Head Councilmember Ernest Quequish said North Caribou is waiting to hear an update on the government’s review of the water feasibility plan they submitted. In the meantime, the government has provided some emergency funding for a limited supply of bottled water. That mostly goes to babies and elders. For everyone else, it’s back to hauling water by the bucketful from the local lake — a chore Quequish is familiar with.

“When I was a boy, that was my job for my family of six,” Quequish said. “Every day we had to go chop a hole in the ice and haul the water in using pails. We did that during our lunch breaks and after school, everyday regardless of the weather.
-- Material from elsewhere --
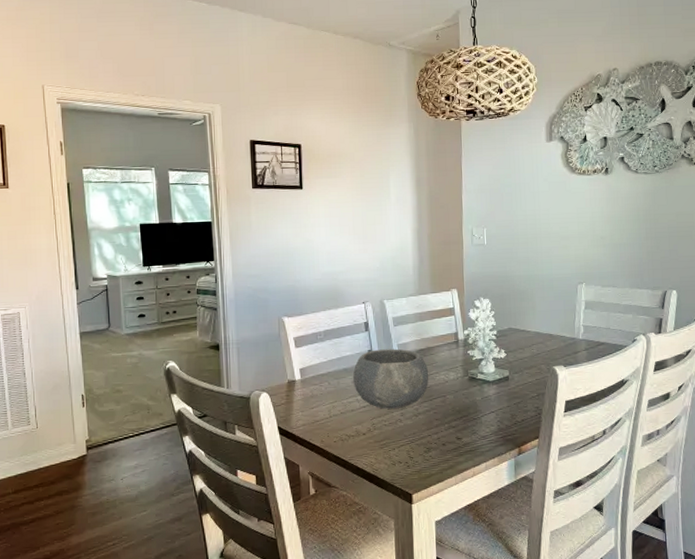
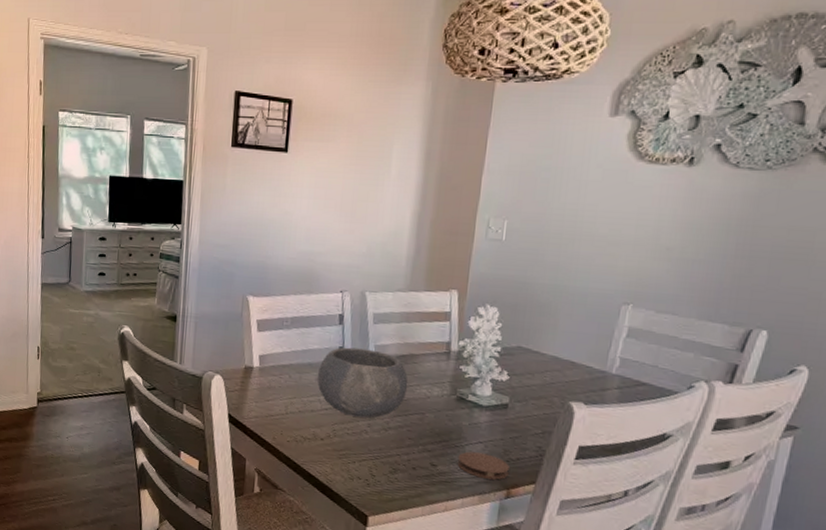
coaster: none [477,420,518,442] -> present [457,451,509,480]

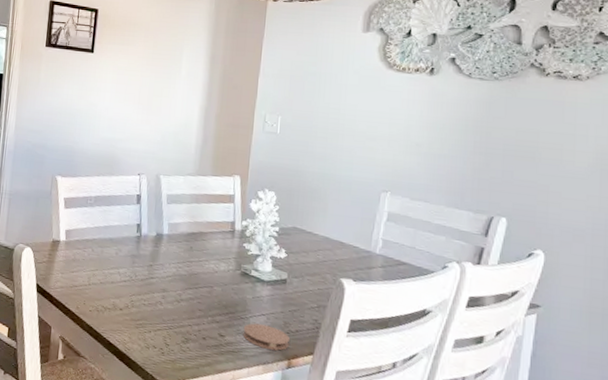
bowl: present [317,347,408,418] -> none [117,224,198,290]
According to the medical people, that’s what we used to get sick from. Bacteria in the water.”

Regardless of the bacteria present in the 1970s, local water quality has degraded since then, Petawanick said. She said some North Caribou kids have skin conditions from bathing in untreated water.

“There’s float planes, there’s oil and there’s bacteria,” Petawanick said. “The water is brown. It’s not like the old times.”

At a Wednesday press conference, Indigenous Services Minister Marc Miller unveiled a new website that tracks water advisories and the government’s work to end them. Miller noted that the government had managed to end 101 advisories.

“I don’t underestimate the amount of work to be done, especially during a global pandemic,” Miller said. “But we are ready to work through it.”

Miller said the website was an attempt at greater transparency.

“People can see that, they don’t need to trust my words,” Miller said.

He celebrated that administrative achievement even as the government blew its self-imposed March 2021 deadline to lift all boil water advisories on reserves — one of Prime Minister Justin Trudeau’s original campaign promises.

Indigenous communities still under boil water advisories won’t get clean drinking water this month as the government promised. Instead, Miller said, they will get a letter promising to meet that goal soon. Miller declined to name a new deadline.

“It’s important for those communities to know that we are there with them, and that we are relentless in getting those water advisories lifted,” Miller said. “This is something that is a basic matter of human decency that in a country like Canada people don’t have clean drinking water. It bugs me. But nobody cares what bugs me. We need to get it done.”

Quequish said he never expected the government to meet its March 2021 deadline.

“We know the government tells us one thing and does another,” Quequish said. “We’re so used to it — that the government doesn’t keep its promise — all the way back to the treaties. When we signed the treaty they promised us they would look after the First Nations people ‘as long as the sun shines and the river flows and the grass grows.’ We knew when they said it that probably won’t happen, but they said it anyway, so we’re still waiting. We don’t want to give up. We’ll still remind them.”